La portuguesa Paula Rego, nacida en 1935, es un ejemplo de la mirada que las artistas actuales plantean sobre el papel de la mujer en el mundo. Hay mucho dolor en sus cuadros, hasta el punto de que a veces resultan incómodos. Nació en Lisboa durante la dictadura salazarista, un detalle que en ocasiones se manifiesta en sus cuadros, que tratan con frecuencia el tema del dominio de unas personas sobre otras, en particular de los hombres sobre las mujeres y los niños.
Las mujeres de Rego no se acomodan al papel que les ha sido asignado, y no son complacientes ni obedientes. Rego tiene una serie de cuadros inquietantes, en los que las modelos son retratadas en actitudes caninas, como si fuesen perros, un animal sometido al dominio del hombre, un animal fiel y dócil que venera a su dueño. Hay muchos animales en sus lienzos: conejos, cuervos, cerdos y gatos, en actitudes que no son las que les corresponden. El mundo zoológico se rebela, y la mujer se rebela con ellos. También se ha autorretratado pintando como si fuese un simio.
La pintura de Paula Rego es un permanente ejercicio de desprogramación. Las mujeres incumplen el papel asignado, se muestran de modo muy diferente a como han sido descritas por los hombres, y también los personajes de los cuentos infantiles muestran rasgos inesperados en la versión que Rego ofrece de ellos. Sin título es su serie más comprometida y arriesgada, la que tuvo mayor repercusión. Hace referencia al drama que suponen los abortos clandestinos, y fue pintada tras el referéndum no vinculante de 1998 que se celebró en Portugal sobre la despenalización del aborto, referéndum en el que solo participó el 31 % de los electores. El año siguiente, Rego presentó en el museo Gulbenkian su serie sobre el aborto clandestino. Su aproximación a la maternidad a través del aborto es desgarradora. Tiene cuadros en los que la mujer permanece confinada en el ámbito doméstico sin la menor satisfacción, en situaciones que la asfixian. Muchas de sus mujeres permanecen en el suelo, en posiciones fetales, indefensas; otras aúllan desconsoladas.
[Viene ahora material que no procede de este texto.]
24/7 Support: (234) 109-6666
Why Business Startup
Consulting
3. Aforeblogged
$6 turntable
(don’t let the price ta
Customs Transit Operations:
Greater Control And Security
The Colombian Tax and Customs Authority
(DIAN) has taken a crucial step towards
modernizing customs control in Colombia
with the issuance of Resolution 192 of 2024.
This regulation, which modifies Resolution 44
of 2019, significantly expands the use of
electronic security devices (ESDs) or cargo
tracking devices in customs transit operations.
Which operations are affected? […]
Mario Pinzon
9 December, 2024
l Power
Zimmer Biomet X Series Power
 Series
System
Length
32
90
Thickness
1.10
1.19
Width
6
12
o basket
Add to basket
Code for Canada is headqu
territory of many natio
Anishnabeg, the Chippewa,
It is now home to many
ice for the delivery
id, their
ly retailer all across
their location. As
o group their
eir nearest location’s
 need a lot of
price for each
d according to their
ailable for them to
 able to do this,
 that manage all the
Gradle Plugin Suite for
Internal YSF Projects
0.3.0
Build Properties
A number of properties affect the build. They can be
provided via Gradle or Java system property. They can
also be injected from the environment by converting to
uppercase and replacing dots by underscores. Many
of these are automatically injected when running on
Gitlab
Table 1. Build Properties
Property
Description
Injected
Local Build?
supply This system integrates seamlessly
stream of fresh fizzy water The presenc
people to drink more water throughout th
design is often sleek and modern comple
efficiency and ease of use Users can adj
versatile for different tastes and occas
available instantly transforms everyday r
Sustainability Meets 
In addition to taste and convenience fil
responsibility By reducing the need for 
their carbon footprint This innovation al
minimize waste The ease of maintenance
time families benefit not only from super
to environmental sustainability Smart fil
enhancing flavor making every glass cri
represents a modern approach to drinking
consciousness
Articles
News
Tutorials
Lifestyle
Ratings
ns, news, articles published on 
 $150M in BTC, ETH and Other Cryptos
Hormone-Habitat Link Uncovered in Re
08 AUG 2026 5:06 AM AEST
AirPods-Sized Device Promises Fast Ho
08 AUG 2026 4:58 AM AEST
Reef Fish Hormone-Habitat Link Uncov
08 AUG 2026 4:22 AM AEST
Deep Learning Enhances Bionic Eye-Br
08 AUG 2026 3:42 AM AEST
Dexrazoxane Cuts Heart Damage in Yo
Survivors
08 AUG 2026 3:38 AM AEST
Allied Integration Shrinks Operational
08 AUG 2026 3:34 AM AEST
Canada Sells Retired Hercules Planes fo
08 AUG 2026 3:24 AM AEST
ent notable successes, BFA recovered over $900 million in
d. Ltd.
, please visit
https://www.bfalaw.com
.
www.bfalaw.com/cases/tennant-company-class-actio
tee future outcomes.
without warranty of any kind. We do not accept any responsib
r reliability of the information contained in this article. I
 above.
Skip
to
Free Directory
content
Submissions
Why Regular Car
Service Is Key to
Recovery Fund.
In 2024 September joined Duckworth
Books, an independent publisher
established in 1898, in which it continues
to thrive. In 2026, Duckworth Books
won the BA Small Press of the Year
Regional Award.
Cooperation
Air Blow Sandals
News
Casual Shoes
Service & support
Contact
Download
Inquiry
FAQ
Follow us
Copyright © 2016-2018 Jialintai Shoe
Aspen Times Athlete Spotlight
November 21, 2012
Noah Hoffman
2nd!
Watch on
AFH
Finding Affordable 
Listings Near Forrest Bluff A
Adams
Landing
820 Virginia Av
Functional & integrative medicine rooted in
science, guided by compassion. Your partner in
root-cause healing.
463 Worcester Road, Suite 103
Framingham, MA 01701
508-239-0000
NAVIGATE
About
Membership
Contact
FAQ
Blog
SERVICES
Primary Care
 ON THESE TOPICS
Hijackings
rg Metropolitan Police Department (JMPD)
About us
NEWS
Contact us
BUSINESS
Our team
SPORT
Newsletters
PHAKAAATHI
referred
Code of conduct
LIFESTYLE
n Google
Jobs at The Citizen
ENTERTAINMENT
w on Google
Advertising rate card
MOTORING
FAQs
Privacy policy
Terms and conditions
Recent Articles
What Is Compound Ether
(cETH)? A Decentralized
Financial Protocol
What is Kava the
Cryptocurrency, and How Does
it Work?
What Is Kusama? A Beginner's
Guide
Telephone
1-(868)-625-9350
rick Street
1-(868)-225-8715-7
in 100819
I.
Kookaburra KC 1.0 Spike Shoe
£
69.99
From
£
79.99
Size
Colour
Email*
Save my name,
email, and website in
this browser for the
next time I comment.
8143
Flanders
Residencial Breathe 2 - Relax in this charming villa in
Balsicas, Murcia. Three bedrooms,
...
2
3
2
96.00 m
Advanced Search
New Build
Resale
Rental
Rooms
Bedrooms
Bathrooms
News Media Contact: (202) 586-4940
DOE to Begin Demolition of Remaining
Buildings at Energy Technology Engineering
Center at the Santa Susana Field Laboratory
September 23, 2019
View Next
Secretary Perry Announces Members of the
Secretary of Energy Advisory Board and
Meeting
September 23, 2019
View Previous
En la Tate se conserva una de sus mejores obras, The dance, pintada en 1988. En una playa iluminada por una luz onírica e irreal, se produce la danza de la vida de la mujer. Una mujer ataviada de forma tradicional danza sola. Otra baila muy agarrada a su pareja masculina. Una tercera también baila emparejada, pero el hechizo erótico parece roto, sus cuerpos se separan, guardan las distancias, se alejan. En un segundo plano, tres mujeres danzan en círculo, cogidas de la mano. Pertenecen a tres generaciones distintas: la abuela, la mujer y la nieta; la anciana, la mujer adulta y la niña, una parábola sobre la danza de la vida.
Con sus pinturas, Rego contradice el tópico, sólidamente establecido hasta hace bien poco, de que el arte femenino es incapaz de adentrarse en las profundidades de la existencia. En el ámbito de la literatura, quizá sea Sylvia Plath (1932-1963) quien mejor representa a las autoras que han rechazado vivir en lo que ella denominó La campana de cristal. Su suicidio fue el rechazo final al papel que le había sido asignado, y que rechazó en su única novela y en algunos de los versos más intensos y desoladores de la poesía del siglo XX: «Morir es un arte, como cualquier otra cosa. Yo lo hago excepcionalmente bien. Lo hago para sentirme hasta las heces. Lo ejecuto para sentirlo real. Podemos decir que poseo el don […]. Desde las cenizas me levanto con mi cabello rojo y devoro hombres como el aire» (Lady Lazarus). Palabras desoladoras, tras las que poco más se puede añadir.